Transhumanist Neil Harbisson is spearheading the adoption of this type of technology. Born with achromatism, a rare disease that made him colorblind, Harbisson created a new “sense” by having an antenna implanted in his skull so he could perceive visible and invisible color frequencies as audible vibrations. This not only augmented his color-blindness, but helped him sense beyond the human visual spectrum. In the same way that many artists are using the available digital and printing technologies described above, they will be able to use a combination of the eye, brain, camera and computer as soon as they become affordable.

Evolving Our Understanding of Photography

“There is no un-theoretical way to see photography,” noted David Bate, professor of photography at the University of Westminster, London. How we see and understand photographs is always informed by a framework we have in mind, even if it is subconscious. The current framework is still focused on the past, but this is a missed opportunity, given the advances arriving in the 21st century. Theory and criticism need to move beyond today’s coordinates of the discourse. The possible ways to capture raw data, process these, and how they can be printed or disseminated mean that the definition of photography is no longer the one I knew as a child, but needs to be much more inclusive.

Through this century, the most prevalent forms of image capture and dissemination will include these expanded forms of image-making, powered by software. These technologies will make the resulting image-continuum vast. Pushing these boundaries will enable us to see the world more clearly, see more things we could not see before, and be able to see and print our thoughts. Imagine seeing pictures of celestial structures that are much further out from Earth—and hence further back in time—than we have seen before, giving us a look into the origins of our universe. Imagine a photojournalist using a camera that renders walls transparent to take images inside of an immigration detention center, helping expand our social consciousness and building empathy in new ways. Imagine your family album contained not only photographs of your grandmother, but also of her dreams and thoughts that she wanted to share, giving you a deep intimacy with her across time. These types of images will expand how we view the world, how we see ourselves in that world and how we construct our sense of self in the twenty-first century. Understanding emerging photographic possibilities is crucial to better inform the practices that will profoundly influence this evolving sense of self.

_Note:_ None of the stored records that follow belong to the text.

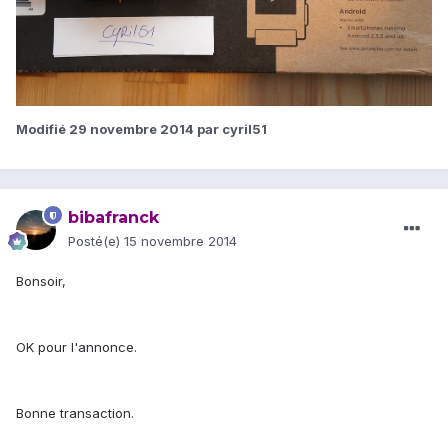
Modifié
29 novembre 2014
par cyril51
bibafranck
Posté(e)
15 novembre 2014
Bonsoir,
OK pour l'annonce.
Bonne transaction.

We will continue to cherish this expanded suite of image types in our physically, digitally, or cerebrally stored family albums.

Evolving My Family Album

During the coronavirus pandemic, I bought a lidar camera to make family photos — an expansion of the family album I used to look at as a child. Unlike traditional images constructed from a single point of view, which limits information to a flat surface, lidar captures depth information and hence can be seen from multiple perspectives. These images can be rotated on the computer to see a three-dimensional view of the subject, and a selected angle can be printed in 2D. Like Nick Knight's photosculptures, these images can also be 3D-printed.

My LIDAR photograph of my wife.Photograph: Rashed Haq
My LIDAR photograph of my wife.Photograph: Rashed Haq

These photographs evoke the vocabulary of sculpture. The light and shadow give specificity to the form so you can feel the volume and mass of the subject. While discussing these photos with my family, my son, who has a strong visual memory, thought that these are interesting but added only a little beyond the (traditional) photographs in the album. My daughter, who has a strong kinesthetic memory and is a dance student, felt that these body forms activate our awareness of our own bodies, a sense of its scale and physicality, as if we are now speaking the body’s language. They are definitely staying in the family album.